▶ [Problem] Write out the passage of the rail trail text from "The trail occupies" to "in late 2005.", word for word.

▶ [Excerpted text]
Rail trail in Minnesota, USA

The Bruce Vento Regional Trail is a rail trail in the cities of Vadnais Heights, Gem Lake, Maplewood, and Saint Paul, Minnesota, USA.

The trail occupies an abandoned Burlington Northern Railroad corridor and intersects with the Gateway State Trail in Maplewood and continues to just east of Lake Phalen in Saint Paul. South of the lake, it continues along Phalen Boulevard and through Swede Hollow to its terminus near Seventh Street. Another spur off of Phalen Boulevard continues west, going over a long bridge that crosses very active railroad tracks, and terminates at Interstate 35E.

The trail is approximately 7 mi long from its northern end just north of Interstate 694 to the southern terminus near Seventh Street and Payne Avenue. The extension along Phalen Boulevard is 1.3 mi. Most of the trail was built in the late 1990s. The section along Phalen Boulevard was paved in late 2005.

The trail leads through an abandoned rail corridor and is mostly off the road. In some places it goes through residential neighborhoods. There are some views of Lake Phalen through the trees. The section in Swede Hollow is particularly scenic where it runs through a ravine except for the presence of out-of-scale billboards. The south end of the trail features the Seventh Street Improvement Arches. This is a historic bridge built to carry the St. Paul and Duluth Railroad underneath Seventh Street. North beyond this are abandoned factories that belong to 3M. The Phalen Boulevard extension goes through more industrial and office areas, but at the top of the bridge over Westminster Junction, there is a historical exhibit with descriptions of how the railroads developed along with the city.

The trail is named for U.S. Representative Bruce Vento.

This former Burlington Northern Railroad corridor was formerly used by the Northern Pacific Railway and was originally built as the St. Paul and Duluth Railroad.

▶ [Extracted information]
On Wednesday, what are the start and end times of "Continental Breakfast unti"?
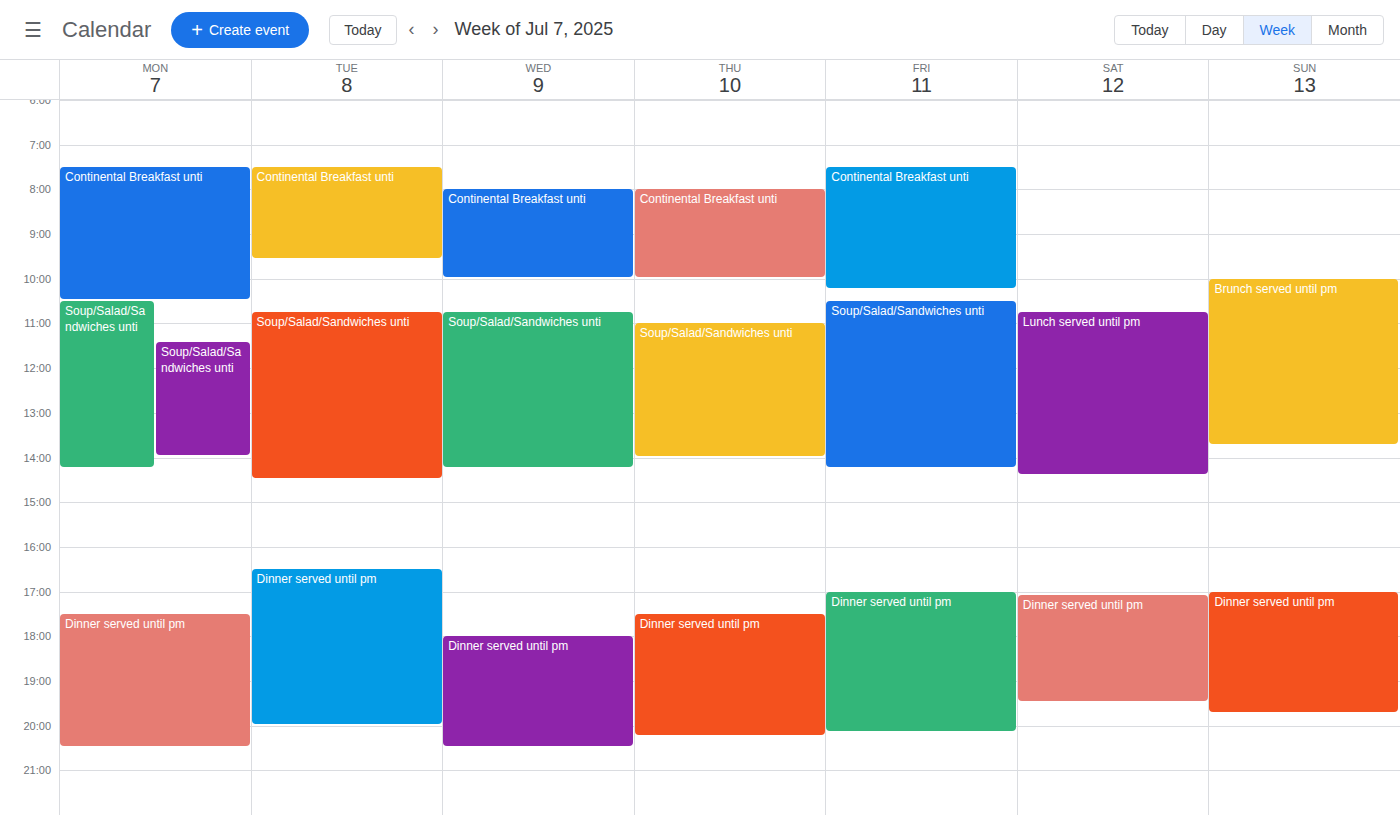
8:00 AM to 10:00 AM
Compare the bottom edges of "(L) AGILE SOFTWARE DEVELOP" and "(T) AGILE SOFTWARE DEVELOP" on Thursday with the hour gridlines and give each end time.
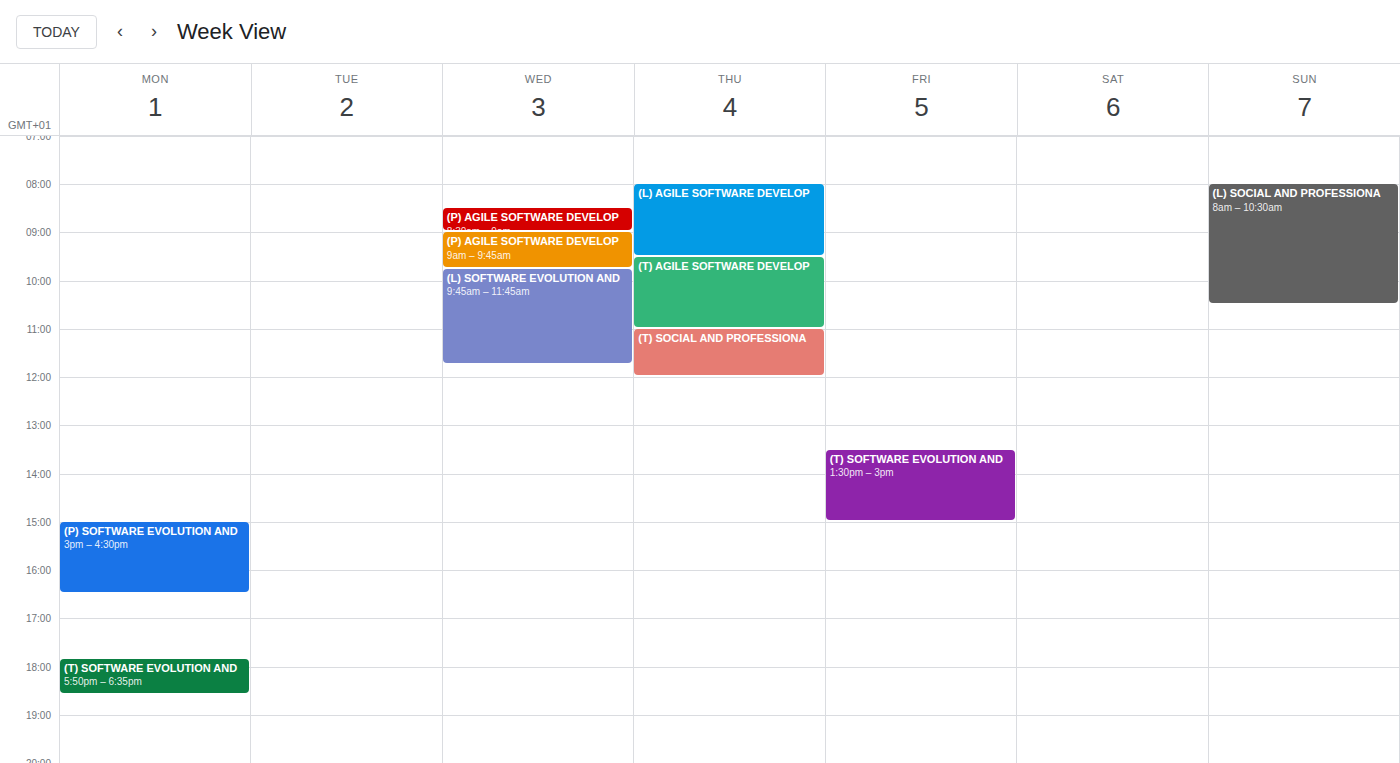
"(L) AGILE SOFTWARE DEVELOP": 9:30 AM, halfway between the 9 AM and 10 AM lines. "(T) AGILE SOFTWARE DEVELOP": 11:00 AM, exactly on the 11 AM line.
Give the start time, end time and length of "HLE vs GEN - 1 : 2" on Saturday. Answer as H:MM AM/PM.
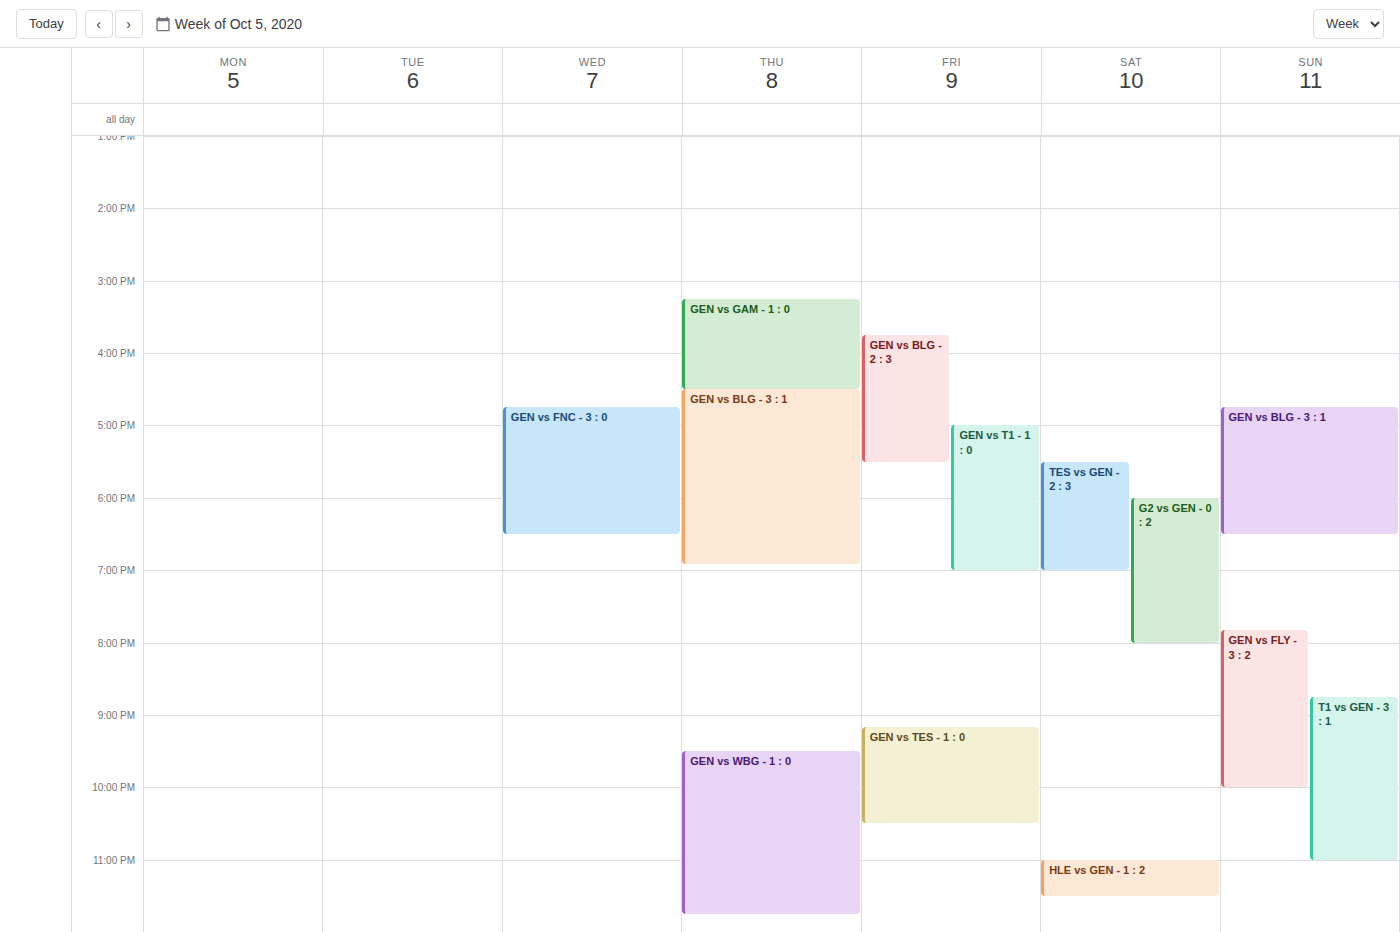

==

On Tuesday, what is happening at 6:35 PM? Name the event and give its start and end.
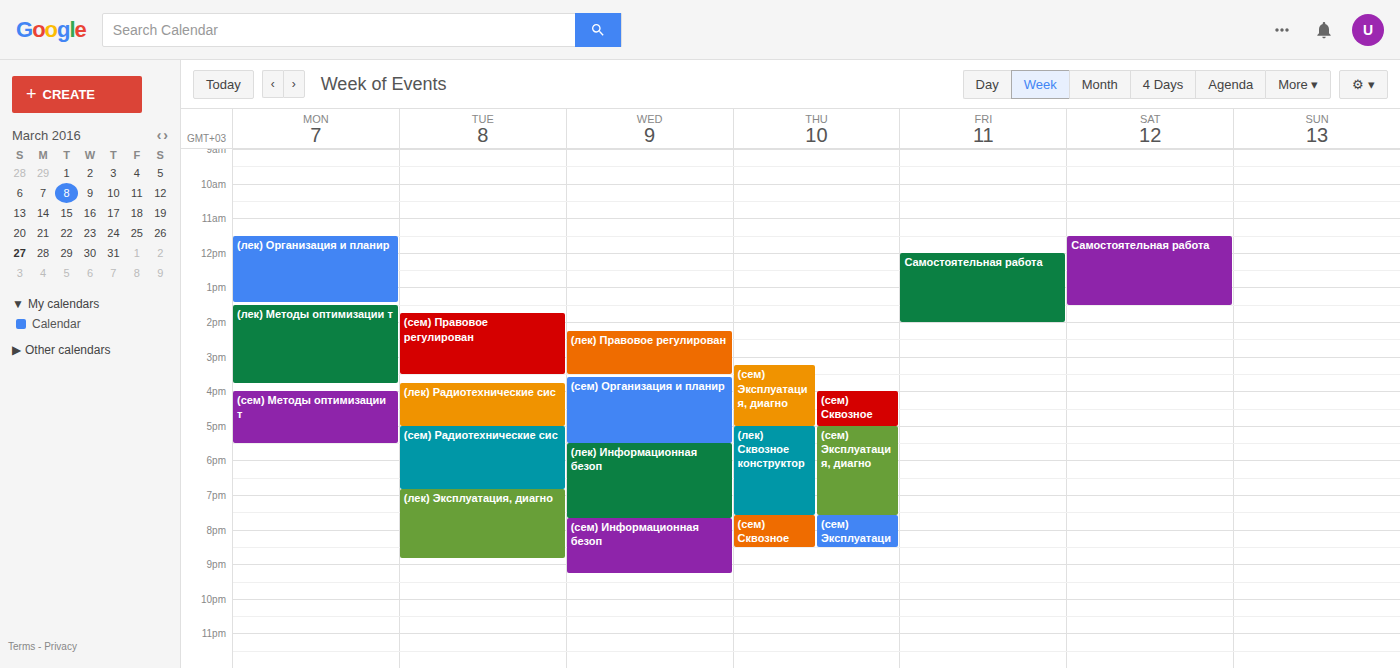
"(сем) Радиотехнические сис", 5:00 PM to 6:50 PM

▶ [Written solution]
The trail occupies an abandoned Burlington Northern Railroad corridor and intersects with the Gateway State Trail in Maplewood and continues to just east of Lake Phalen in Saint Paul. South of the lake, it continues along Phalen Boulevard and through Swede Hollow to its terminus near Seventh Street. Another spur off of Phalen Boulevard continues west, going over a long bridge that crosses very active railroad tracks, and terminates at Interstate 35E.

The trail is approximately 7 mi long from its northern end just north of Interstate 694 to the southern terminus near Seventh Street and Payne Avenue. The extension along Phalen Boulevard is 1.3 mi. Most of the trail was built in the late 1990s. The section along Phalen Boulevard was paved in late 2005.